### Supplied data

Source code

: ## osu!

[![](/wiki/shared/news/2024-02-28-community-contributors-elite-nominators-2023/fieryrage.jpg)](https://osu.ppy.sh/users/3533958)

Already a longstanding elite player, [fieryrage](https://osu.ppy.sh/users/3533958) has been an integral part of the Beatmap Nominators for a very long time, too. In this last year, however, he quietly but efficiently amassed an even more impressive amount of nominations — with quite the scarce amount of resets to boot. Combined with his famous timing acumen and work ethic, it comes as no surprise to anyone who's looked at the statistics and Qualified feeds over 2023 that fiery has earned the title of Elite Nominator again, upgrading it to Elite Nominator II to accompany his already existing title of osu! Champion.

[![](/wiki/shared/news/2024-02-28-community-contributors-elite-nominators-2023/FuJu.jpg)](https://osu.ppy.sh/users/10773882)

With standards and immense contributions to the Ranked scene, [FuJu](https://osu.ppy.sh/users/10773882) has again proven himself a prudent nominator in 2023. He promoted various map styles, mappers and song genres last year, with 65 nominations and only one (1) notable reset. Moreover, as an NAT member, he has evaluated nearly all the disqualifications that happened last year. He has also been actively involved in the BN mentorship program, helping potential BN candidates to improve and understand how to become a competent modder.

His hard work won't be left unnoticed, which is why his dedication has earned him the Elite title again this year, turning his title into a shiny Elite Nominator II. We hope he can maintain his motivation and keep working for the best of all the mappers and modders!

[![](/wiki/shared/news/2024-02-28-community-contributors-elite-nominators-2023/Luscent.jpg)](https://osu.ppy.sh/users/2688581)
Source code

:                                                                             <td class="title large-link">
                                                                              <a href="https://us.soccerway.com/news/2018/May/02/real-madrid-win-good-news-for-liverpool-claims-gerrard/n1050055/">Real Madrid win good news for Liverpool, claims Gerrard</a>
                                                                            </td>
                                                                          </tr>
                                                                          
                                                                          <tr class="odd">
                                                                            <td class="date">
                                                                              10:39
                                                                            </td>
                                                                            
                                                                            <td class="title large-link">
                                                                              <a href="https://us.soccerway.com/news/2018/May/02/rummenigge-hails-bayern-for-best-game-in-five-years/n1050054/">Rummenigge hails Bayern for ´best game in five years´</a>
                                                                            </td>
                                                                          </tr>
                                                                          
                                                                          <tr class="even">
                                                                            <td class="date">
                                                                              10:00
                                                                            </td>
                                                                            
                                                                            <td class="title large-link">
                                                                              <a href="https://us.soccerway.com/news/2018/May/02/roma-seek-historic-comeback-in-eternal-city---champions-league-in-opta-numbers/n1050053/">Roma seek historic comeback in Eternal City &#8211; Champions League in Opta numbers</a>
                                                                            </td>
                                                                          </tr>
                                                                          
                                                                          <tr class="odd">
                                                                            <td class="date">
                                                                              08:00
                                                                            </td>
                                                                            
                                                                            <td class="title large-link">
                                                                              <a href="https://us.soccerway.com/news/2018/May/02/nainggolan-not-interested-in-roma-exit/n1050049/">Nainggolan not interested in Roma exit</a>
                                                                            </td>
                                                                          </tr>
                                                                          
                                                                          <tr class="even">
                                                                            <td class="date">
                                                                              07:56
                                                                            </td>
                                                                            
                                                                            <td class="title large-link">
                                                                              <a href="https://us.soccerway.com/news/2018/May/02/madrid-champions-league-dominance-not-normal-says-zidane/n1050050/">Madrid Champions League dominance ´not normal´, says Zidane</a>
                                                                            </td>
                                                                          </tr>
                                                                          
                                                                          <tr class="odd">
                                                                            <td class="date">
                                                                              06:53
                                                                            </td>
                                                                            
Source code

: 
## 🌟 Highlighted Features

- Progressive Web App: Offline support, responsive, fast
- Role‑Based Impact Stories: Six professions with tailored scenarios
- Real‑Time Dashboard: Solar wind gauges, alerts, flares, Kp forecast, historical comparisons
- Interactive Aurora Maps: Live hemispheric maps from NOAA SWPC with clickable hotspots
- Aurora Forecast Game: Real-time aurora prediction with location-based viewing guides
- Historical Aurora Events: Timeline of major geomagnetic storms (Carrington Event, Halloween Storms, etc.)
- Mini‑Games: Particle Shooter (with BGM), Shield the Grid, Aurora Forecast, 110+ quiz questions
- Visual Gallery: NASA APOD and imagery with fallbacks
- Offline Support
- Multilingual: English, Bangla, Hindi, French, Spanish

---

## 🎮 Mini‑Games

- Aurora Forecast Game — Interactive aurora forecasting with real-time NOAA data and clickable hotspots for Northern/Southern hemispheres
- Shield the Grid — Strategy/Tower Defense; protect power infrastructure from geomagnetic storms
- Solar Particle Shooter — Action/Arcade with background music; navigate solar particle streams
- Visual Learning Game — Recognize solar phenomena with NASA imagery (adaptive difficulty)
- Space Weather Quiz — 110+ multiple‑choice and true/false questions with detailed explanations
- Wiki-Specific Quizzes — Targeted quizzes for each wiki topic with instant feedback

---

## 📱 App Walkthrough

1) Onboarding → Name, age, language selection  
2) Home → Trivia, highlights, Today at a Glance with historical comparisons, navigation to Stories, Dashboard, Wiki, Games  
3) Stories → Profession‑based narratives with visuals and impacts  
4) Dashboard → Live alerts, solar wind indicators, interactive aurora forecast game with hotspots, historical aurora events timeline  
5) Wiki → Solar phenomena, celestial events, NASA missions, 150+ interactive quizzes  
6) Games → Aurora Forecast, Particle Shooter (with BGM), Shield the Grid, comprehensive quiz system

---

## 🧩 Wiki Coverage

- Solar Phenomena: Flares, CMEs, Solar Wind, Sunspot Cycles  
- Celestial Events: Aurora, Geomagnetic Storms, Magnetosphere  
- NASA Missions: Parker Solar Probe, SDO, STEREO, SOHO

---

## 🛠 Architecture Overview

### Assignment
Collect every line in the records above that contains the word "comparisons". Case counts.

### Answer section
- Real‑Time Dashboard: Solar wind gauges, alerts, flares, Kp forecast, historical comparisons
2) Home → Trivia, highlights, Today at a Glance with historical comparisons, navigation to Stories, Dashboard, Wiki, Games  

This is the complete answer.